WORK REQUEST - Excluding any images, copy all of the lines below precisely as written.

:: DATA PROVIDED

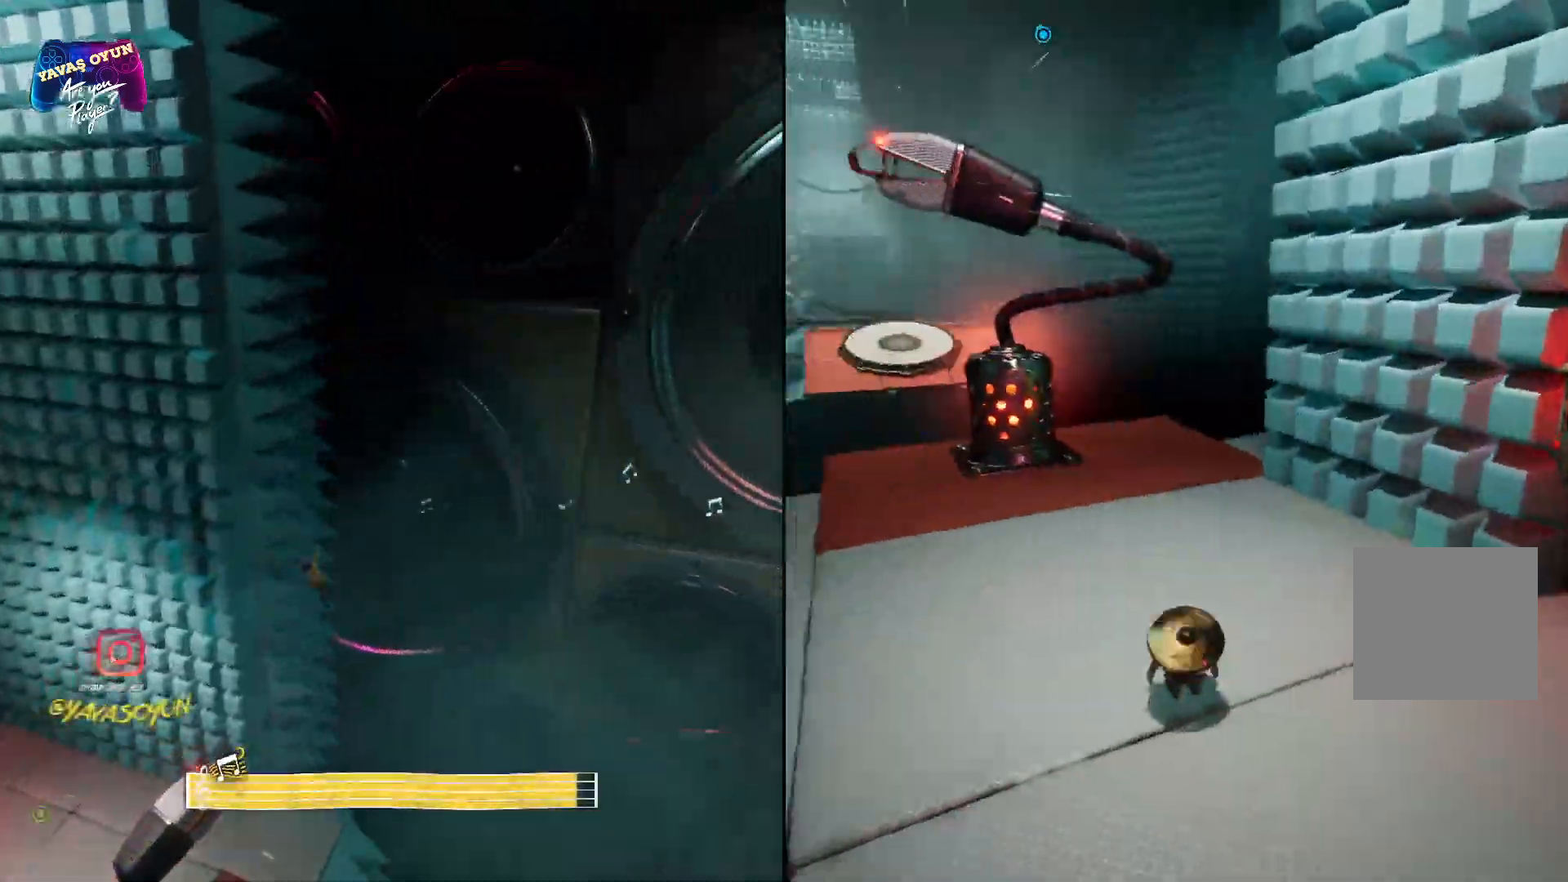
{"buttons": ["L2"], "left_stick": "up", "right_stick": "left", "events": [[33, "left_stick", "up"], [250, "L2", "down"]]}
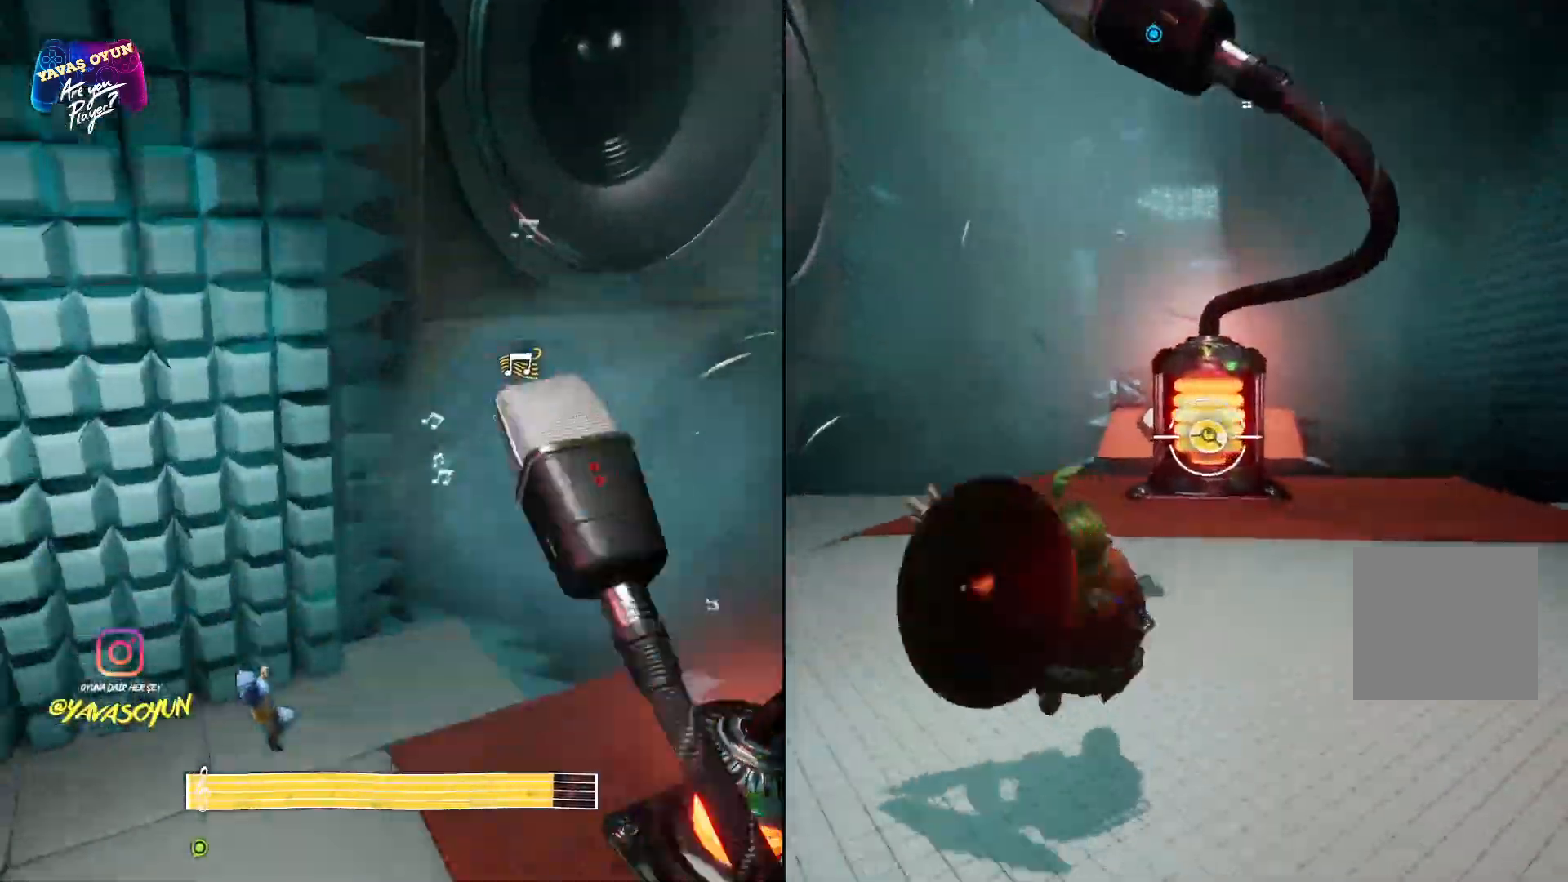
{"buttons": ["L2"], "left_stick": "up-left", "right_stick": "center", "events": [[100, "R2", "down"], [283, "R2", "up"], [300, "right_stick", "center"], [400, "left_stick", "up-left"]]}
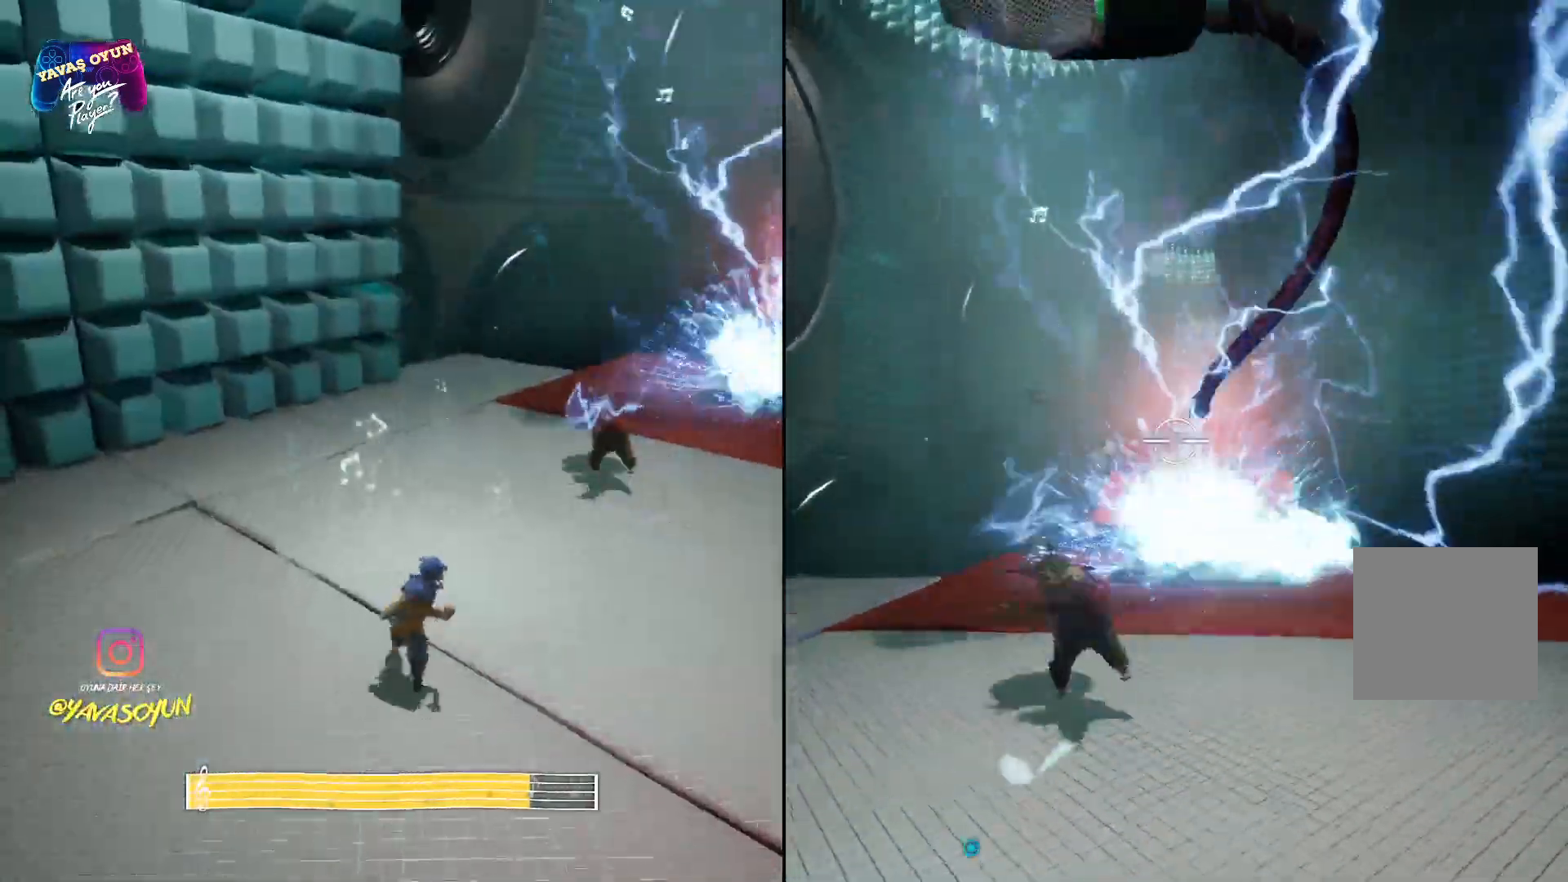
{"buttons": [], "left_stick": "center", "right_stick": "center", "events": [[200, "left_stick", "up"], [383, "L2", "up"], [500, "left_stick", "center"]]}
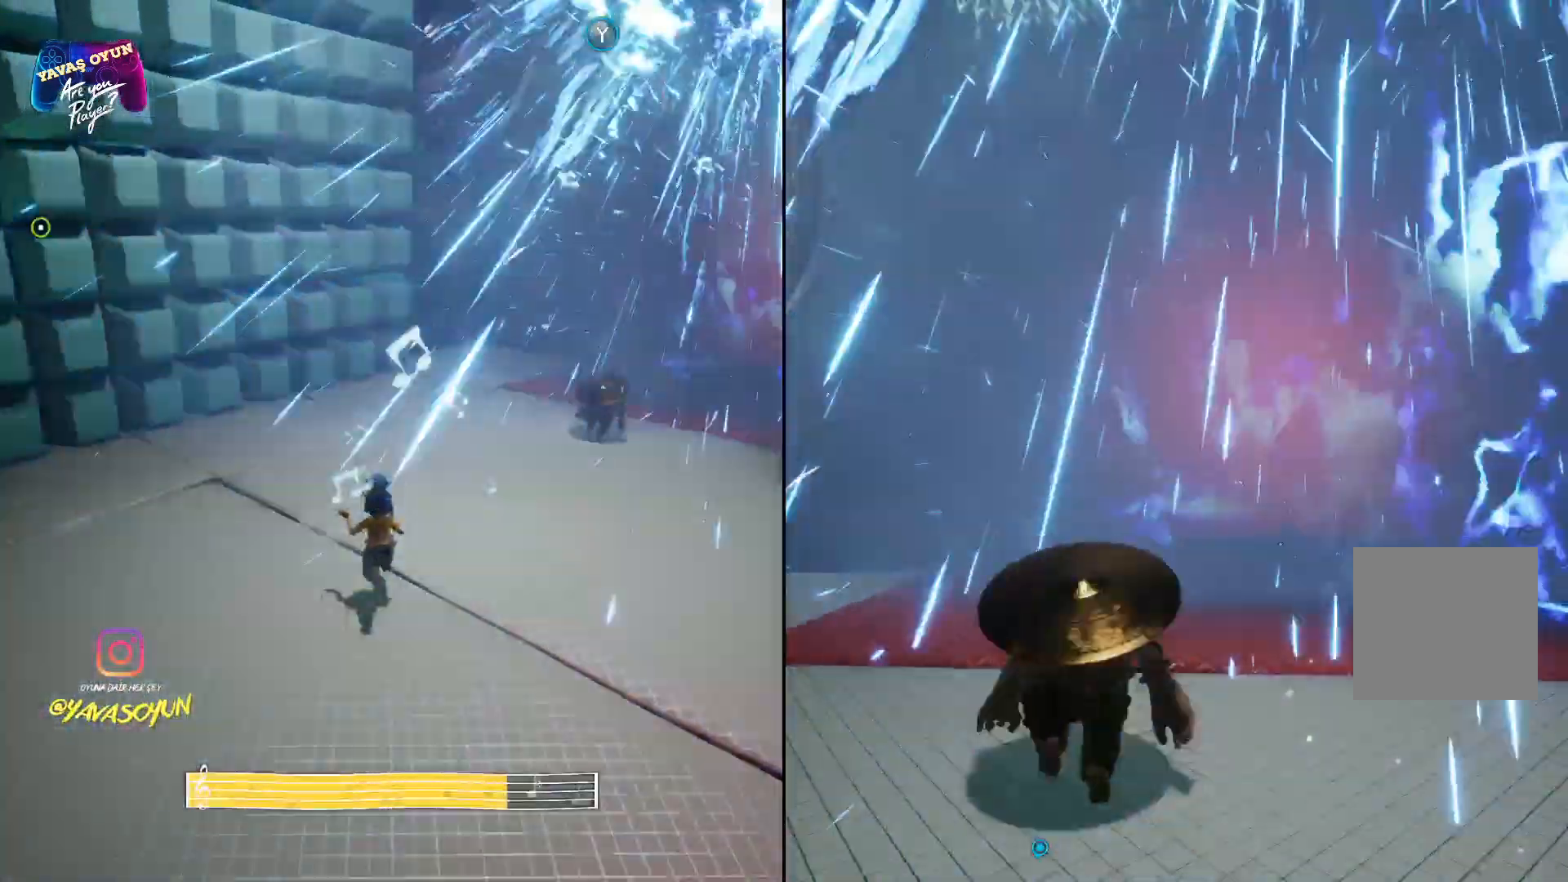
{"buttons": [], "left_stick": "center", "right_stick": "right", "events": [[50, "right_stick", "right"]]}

::::

ANSWER BOX -
{"buttons": ["L2"], "left_stick": "up", "right_stick": "left", "events": [[33, "left_stick", "up"], [250, "L2", "down"]]}
{"buttons": ["L2"], "left_stick": "up-left", "right_stick": "center", "events": [[100, "R2", "down"], [283, "R2", "up"], [300, "right_stick", "center"], [400, "left_stick", "up-left"]]}
{"buttons": [], "left_stick": "center", "right_stick": "center", "events": [[200, "left_stick", "up"], [383, "L2", "up"], [500, "left_stick", "center"]]}
{"buttons": [], "left_stick": "center", "right_stick": "right", "events": [[50, "right_stick", "right"]]}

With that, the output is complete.